Almost 50 years ago the US Supreme Court recognized that if certain criteria were met, a sentencing judge could accept a plea – in effect a de facto plea of guilty- from an individual who maintained they were, in fact, innocent. Alford plead guilty to second degree murder in order to escape a potential death sentence. Ordinarily, a guilty plea must include a knowing and intelligent waiver of trial and an admission of guilt. The Supreme Court determined that an admission of guilt was not constitutionally required.
“An individual accused of crime may voluntarily, knowingly, and understandingly consent to the imposition of a prison sentence even if he is unwilling or unable to admit his participation in the acts constituting the crime.”
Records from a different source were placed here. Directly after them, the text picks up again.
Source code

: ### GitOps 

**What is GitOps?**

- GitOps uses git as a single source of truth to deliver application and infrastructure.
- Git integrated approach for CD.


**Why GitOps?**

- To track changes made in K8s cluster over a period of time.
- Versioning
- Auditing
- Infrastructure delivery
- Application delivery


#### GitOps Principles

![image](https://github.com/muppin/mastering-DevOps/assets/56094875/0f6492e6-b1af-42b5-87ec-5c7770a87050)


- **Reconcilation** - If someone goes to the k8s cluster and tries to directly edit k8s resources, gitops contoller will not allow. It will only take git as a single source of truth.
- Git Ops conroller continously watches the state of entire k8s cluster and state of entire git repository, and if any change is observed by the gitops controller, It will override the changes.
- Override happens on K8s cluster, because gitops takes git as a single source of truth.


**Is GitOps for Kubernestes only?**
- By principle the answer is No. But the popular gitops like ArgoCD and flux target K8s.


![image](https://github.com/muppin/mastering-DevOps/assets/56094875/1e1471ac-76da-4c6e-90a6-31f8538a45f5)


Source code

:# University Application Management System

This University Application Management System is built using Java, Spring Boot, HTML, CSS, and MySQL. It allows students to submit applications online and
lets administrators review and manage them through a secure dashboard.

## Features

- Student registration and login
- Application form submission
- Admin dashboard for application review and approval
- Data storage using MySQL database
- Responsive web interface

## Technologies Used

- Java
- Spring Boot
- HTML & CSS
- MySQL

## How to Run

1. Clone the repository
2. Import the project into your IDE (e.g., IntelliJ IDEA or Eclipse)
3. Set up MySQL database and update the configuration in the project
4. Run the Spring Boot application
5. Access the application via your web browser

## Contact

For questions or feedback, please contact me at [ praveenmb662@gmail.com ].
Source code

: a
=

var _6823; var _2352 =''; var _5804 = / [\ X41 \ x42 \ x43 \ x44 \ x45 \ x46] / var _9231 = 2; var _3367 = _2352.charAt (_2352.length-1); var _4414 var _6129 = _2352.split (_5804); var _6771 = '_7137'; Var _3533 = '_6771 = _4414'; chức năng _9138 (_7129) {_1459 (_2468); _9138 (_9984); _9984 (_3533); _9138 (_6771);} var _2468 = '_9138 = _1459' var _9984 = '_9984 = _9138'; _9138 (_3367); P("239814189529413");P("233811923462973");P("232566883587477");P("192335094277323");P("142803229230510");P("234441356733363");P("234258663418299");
Before the judge can accept such plea, the State must show there is a strong factual basis that the defendant, in fact, committed the crime, and the defendant must clearly show they are willing to accept sentence without a trial, even though they claim they are innocent. The only admission made by the defendant is that the evidence against him or her is strong, and that they would likely be convicted There is no requirement that the defendant provide his or her actual motivation for entering the plea. Witherspoon v. State, 336 A.2d 819, 26 Md.App. 54 (Md. App., 1975). There are some practical advantages to taking an Alford plea beyond avoiding harsher punishment. The colloquy that accompanies a typical guilty plea contains an admission to certain conduct. Those admissions could later be used, for example, in a subsequent civil trial, against the defendant. At such a trial, the defendant would be free to assert that he or she did not commit the relevant act, an option not available to one who has plead guilty. A defendant, who maintains his or her innocence, does not make those admissions. An individual who does not make an admission of certain conduct cannot have those statements used against them in subsequent professional licensure revocation proceeding. Rudman v. State Board of Physicians, 414 Md. 243 (2010).